Dear Suzie, this boy who i really like for ages asked me out a month ago and i said yes, i really enjoy being with him and he tells me he loves me…but there’s only one problem…we hardly ever talk to one another when we are sober. we both exactly the same…like the same things and we’re both shy! i need help to know what i can say to him to start a conversation and how i can boost my confideance when i am around him, thanks
The last thing you ever want to do is get into the habit of using booze as a way of bolstering your courage. It doesn’t boost your confidence, it just releases your inhibitions and that’s a fast track to falling-down humiliation first, a drinking problem later. What you need to do is learn how to be at ease and to chat without such false props. If you both like the same things, then you’re several steps along already since you have things to talk about.
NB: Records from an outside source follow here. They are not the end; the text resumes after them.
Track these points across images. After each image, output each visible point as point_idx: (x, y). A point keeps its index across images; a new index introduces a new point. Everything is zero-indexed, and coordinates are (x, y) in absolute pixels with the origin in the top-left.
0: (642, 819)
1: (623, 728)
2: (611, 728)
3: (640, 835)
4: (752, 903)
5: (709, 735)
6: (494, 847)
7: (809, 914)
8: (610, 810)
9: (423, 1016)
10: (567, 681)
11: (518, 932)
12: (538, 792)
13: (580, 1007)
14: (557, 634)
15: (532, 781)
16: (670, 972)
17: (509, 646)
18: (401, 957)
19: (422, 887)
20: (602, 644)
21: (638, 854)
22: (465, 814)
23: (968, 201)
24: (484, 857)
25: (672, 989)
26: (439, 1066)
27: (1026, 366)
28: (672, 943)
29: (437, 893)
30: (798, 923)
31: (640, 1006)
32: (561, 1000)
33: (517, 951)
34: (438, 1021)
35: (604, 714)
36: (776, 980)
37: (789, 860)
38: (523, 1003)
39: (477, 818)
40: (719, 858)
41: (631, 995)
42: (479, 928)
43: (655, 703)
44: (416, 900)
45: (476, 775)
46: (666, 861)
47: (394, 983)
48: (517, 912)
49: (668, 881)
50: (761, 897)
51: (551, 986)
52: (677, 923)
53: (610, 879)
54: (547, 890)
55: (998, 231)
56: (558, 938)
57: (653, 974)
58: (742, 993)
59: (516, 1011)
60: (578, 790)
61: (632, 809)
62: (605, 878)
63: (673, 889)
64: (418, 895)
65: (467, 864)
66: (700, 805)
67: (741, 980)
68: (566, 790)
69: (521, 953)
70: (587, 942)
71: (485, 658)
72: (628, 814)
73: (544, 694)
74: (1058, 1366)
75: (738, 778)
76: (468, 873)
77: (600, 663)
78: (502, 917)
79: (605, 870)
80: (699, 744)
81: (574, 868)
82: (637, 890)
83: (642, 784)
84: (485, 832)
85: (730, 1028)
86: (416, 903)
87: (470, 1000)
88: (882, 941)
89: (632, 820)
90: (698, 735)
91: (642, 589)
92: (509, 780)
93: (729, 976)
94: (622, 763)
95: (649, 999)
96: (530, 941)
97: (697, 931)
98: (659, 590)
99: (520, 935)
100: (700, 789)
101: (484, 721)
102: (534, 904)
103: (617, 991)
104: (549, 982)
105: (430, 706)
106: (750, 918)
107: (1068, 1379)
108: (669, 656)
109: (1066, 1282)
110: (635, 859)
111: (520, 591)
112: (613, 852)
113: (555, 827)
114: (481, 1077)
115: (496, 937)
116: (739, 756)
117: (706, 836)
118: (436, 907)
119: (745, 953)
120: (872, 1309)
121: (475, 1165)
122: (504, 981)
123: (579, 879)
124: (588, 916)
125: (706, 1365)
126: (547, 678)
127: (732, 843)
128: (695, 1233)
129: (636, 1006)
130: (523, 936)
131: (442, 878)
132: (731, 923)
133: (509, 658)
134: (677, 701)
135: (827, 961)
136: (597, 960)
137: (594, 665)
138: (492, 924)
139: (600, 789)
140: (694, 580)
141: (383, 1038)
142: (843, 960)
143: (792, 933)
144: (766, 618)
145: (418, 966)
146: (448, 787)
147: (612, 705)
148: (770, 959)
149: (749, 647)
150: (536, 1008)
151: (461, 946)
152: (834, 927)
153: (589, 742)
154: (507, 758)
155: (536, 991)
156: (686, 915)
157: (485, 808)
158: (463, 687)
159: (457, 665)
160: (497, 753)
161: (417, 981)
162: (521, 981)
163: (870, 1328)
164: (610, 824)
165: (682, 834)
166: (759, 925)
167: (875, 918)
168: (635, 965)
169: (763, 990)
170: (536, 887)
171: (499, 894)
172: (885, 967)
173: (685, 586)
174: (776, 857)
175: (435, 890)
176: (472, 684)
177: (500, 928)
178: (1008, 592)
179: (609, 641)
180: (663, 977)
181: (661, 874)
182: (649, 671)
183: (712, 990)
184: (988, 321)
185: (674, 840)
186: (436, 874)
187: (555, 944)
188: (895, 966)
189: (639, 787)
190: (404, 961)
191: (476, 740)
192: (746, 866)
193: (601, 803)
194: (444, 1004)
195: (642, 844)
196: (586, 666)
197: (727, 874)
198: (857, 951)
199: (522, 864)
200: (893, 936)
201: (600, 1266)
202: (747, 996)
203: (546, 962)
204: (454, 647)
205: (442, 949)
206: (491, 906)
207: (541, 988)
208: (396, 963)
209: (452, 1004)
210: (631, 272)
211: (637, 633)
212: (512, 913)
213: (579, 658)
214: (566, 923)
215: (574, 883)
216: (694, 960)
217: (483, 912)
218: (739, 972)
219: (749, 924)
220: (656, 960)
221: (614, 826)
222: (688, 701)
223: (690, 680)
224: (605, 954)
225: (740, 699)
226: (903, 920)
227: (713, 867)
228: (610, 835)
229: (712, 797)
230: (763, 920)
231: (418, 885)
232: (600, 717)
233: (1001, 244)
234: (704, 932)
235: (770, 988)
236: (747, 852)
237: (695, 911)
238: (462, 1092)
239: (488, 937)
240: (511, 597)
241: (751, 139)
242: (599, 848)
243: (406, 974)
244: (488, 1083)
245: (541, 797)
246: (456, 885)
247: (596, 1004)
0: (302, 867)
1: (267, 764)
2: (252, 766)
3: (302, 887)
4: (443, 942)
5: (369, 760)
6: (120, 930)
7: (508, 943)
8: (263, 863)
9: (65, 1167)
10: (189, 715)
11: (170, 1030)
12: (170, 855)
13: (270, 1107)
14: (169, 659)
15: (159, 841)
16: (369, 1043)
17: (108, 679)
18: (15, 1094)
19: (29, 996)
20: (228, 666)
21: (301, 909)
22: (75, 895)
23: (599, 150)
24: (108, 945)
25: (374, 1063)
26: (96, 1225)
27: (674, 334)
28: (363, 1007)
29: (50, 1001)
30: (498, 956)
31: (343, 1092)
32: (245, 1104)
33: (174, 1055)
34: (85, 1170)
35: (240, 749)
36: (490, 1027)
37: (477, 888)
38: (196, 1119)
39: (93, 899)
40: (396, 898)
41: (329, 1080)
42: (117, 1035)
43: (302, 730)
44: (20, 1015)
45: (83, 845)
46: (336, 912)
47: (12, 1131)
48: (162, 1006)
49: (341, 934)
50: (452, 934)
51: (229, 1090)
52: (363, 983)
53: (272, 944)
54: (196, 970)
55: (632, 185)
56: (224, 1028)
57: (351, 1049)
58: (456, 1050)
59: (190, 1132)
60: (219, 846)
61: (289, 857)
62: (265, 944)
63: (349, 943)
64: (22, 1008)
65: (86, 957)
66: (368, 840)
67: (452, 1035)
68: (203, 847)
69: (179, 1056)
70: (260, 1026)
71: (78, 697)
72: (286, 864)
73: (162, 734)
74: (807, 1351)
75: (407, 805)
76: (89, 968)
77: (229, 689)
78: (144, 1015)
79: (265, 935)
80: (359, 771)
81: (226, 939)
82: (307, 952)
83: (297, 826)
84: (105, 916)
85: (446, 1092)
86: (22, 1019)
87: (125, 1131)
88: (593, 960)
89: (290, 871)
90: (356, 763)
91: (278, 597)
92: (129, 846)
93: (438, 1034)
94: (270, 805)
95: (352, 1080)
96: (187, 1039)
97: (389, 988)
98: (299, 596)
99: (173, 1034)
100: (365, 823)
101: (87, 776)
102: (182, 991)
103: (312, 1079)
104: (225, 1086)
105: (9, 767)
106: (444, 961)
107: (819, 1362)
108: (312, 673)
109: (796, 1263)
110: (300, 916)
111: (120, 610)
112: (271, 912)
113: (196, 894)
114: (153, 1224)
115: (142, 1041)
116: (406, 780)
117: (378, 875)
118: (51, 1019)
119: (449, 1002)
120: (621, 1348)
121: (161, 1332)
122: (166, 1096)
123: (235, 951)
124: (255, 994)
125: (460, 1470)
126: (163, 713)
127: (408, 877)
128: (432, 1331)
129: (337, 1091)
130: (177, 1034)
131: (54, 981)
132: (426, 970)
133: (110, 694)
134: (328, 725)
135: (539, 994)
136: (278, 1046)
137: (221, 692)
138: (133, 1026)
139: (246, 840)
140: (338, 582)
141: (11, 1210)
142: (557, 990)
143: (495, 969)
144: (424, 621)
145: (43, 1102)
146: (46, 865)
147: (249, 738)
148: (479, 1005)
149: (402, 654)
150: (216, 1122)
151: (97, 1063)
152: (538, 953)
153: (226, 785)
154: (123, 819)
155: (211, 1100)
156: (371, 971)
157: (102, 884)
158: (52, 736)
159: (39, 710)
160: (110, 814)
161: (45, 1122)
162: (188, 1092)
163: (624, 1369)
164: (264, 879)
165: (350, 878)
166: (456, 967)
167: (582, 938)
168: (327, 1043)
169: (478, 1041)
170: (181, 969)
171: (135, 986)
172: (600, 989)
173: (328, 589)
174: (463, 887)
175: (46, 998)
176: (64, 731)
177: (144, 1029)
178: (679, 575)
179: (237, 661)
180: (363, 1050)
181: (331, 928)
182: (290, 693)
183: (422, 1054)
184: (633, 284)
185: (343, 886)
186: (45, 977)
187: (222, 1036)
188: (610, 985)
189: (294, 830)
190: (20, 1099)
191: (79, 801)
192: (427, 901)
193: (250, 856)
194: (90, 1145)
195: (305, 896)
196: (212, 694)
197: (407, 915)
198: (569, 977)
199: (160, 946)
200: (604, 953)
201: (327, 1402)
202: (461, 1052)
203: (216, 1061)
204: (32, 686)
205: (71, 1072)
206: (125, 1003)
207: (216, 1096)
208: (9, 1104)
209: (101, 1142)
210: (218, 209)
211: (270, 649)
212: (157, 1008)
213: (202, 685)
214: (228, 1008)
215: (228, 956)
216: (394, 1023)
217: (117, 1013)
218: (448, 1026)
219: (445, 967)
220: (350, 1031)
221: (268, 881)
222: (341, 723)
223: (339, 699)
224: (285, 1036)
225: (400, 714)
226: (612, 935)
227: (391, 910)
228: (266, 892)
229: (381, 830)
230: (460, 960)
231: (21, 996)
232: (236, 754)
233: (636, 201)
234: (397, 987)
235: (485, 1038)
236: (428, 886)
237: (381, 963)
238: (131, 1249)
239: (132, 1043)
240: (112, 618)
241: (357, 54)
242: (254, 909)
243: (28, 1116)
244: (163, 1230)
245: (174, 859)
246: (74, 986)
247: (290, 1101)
The best way of starting a conversation isn’t to say anything but to ask something. “Did you see Big Brother – what did you think?” “Where you going for your holidays? Where would you really like to go – why?” “What about that (insert name of teacher/friend/celebrity/event). What was that about?” Notice the real trick; never ask a question that can just be answered Yes, No or Dunno. Always make your queries ‘open’ – needing a bit of chat to answer.
Shyness is about thinking about yourself – “Am I looking/sounding/being stupid?” Force yourself to think about him, not you; make yourself consider his feelings and the things he’s saying, not yours. That way, you stop worrying about the impression you may be making and concentrate on the real point of being there – to share time with someone you like.
The irony is that both of you are with each other because you like each other. And both of you are shy because you’re worrying about the impression the other is getting of you. You don’t have to worry; he likes you! He wants to be with you! Enjoy it!
BTW – don’t make the mistake of thinking you have to be chattering all the time to enjoy yourself with someone. Obviously, long awkward silences aren’t fun but you know you’ve really hit it off when you can enjoy some quiet moments together. Practise asking and listening. Pretty soon, you’ll find yourself answering his questions with ease and you’ll wonder what all the worry was about. Good luck!